A review of the research on “redshirting” young children whose summer birthdays fall close to the start of kindergarten suggests delaying them a year does not pay off academically in the long run.
“Certainly, for some kids redshirting has been helpful, but, by and large, it is probably not worth it for many kids,” said Diane Whitmore Schanzenbach, a professor of education and social policy at Northwestern University and a research associate at the National Bureau of Economic Research.
Yes, there may be differences in student ability and maturity in kindergarten based on the age of the child, said Schanzenbach. But what parents of the youngest students have to remember is their kids will typically catch up. “These differences, which may seem so big at the beginning of kindergarten, dissipate,” she said.
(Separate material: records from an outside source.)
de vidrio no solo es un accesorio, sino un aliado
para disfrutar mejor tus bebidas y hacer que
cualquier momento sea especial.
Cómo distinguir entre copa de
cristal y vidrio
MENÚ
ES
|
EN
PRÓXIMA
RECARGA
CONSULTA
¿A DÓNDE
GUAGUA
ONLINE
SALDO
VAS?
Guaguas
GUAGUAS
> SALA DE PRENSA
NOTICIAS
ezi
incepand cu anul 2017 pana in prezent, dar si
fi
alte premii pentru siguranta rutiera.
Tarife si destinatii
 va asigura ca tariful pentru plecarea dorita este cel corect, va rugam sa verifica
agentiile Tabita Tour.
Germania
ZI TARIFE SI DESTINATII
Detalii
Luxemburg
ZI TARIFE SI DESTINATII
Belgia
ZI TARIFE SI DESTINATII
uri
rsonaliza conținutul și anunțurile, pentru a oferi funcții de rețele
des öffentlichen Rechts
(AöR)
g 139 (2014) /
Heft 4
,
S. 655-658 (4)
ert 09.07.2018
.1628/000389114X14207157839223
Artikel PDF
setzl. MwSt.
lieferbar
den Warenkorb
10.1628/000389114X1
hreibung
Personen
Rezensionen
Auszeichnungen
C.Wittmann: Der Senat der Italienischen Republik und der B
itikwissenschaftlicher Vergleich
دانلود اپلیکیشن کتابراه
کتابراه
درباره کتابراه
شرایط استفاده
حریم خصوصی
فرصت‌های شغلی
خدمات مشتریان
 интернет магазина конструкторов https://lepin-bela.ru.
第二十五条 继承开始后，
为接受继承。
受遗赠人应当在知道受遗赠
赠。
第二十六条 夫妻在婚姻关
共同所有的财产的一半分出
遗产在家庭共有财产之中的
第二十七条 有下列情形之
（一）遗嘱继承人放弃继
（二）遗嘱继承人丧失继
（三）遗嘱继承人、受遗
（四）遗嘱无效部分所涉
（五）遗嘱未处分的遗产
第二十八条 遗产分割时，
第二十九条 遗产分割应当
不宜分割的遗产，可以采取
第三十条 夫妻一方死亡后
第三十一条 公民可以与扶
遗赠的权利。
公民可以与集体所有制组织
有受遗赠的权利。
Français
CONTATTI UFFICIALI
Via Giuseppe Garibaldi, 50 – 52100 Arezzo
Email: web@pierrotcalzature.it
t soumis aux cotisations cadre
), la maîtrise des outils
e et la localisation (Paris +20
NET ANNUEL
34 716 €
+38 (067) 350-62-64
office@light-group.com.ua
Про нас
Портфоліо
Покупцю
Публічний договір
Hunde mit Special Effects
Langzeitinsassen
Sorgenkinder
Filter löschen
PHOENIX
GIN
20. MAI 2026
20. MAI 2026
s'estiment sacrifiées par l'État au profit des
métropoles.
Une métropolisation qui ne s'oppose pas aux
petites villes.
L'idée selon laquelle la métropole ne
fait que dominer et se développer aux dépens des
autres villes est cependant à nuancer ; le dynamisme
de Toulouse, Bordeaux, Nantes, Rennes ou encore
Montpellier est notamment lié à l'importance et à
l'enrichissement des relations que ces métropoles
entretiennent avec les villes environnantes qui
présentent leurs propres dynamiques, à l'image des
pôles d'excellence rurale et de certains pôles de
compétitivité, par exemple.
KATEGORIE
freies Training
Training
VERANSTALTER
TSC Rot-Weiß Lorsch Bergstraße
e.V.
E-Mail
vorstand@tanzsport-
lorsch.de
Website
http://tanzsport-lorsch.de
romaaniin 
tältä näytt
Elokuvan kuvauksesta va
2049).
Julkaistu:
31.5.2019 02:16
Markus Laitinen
Many parents debate when to start school for children born in the summer, which is close to the kindergarten eligibility cutoff date of Sept. 1.
Using data from the Department of Education’s Early Childhood Longitudinal Study, Schanzenbach found parents of boys are more likely to redshirt. Among parents of the 2010 kindergarten class, 6.2 percent delayed their child’s school start by a year. Breaking it down by gender, 7.2 percent of parents of boys redshirted, compared to 5.2 percent of parents of girls.
And it’s more common among well educated parents. When you look at boys with college-educated parents, one in five was redshirted, a rate four times that of summer-born boys with high-school educated parents.
Among the issues related to redshirting: Being older may be an advantage in kindergarten but become a problem in third or fourth grade when the older student may be bored. The presumed age advantage disappears by high school. There is evidence younger kids actually benefit from being in class with older kids. And holding children out a year may mean another year of preschool costs for families.